Vibram soles scuffed before I'd closed half the distance to them.  Each man, there were two of them I now saw, turned to confront the offending noise.  Curled lips exposed a waxy white sheen to their teeth.  Hands fumbled for something.  Pistols, Taser, grenades? 

Hollering, I uncorked a left hook made sloppy in the meager light.  Still, it impacted hard bone, broke teeth.  This first man, also the smallest, lurched backward.  He shrieked what I supposed was an obscenity about my mama.

Charging in, his cohort's hand made tight, tricky circles.  A long knife blade glittered. 

Yow!

A deft jab nicked my forearm hoisted in defense.  Once it was on, it was on.  Dirty fighting was sanctioned.  The sawed-off bastard throwing a knee to my nuts instead ate a roundhouse right.  My left hook snapped inside to his pointy chin.  That combo defused him for the time being.

A rabbit punch to my kidney stood me upright.  Pain spasmed in a hot white sunburst to my brainstem.  A dancing grizzly, I arm-barred the first smaller man in the nose. 

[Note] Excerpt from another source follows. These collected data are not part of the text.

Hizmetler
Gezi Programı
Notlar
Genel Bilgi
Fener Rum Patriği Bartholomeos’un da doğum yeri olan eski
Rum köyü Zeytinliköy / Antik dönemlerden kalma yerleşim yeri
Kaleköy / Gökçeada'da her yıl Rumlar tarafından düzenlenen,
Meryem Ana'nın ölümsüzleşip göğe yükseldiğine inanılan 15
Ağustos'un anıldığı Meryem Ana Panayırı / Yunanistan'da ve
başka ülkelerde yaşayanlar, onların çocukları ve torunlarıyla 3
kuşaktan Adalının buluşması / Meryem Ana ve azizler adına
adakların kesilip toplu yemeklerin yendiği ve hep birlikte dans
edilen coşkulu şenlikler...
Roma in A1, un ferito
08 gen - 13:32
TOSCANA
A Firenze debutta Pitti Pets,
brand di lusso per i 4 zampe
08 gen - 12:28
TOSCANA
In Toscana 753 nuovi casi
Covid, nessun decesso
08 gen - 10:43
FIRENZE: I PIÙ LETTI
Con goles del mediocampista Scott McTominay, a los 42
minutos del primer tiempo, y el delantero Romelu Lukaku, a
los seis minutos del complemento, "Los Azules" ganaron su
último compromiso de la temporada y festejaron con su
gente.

Winded, my breaths came in hoarse heaves.  Adrenaline refused to let me ease up.  Either could shove me through the canvas into the pool and I couldn't swim a lick.  Both were on their hands and knees, busy retrenching.  I wore a size 10; a mulish heave stomped one in the crown.

Omph!      

Dead or alive, he lay flat out there, coldcocked.

His buddy dragged to his feet, groggy but pissed as a wet-back hornet.  My hands scooped down.  The metal cylinder measuring three-foot long made a swell war club, only a bit clumsier than a Louisville Slugger.  It imparted a swat to his chops.  My attacker grunted once, toppled to an inert mass.  Coldcocked, also.

Yeah, I thought, shining the lantern on the green Stinger flight motor case.  In the cosmic swirl, I was just a little bug.  Still and all, I'd keep my shit tight as long as my foe was the one coldcocked first. 

These dire, dark days, nothing less would do.  Amen.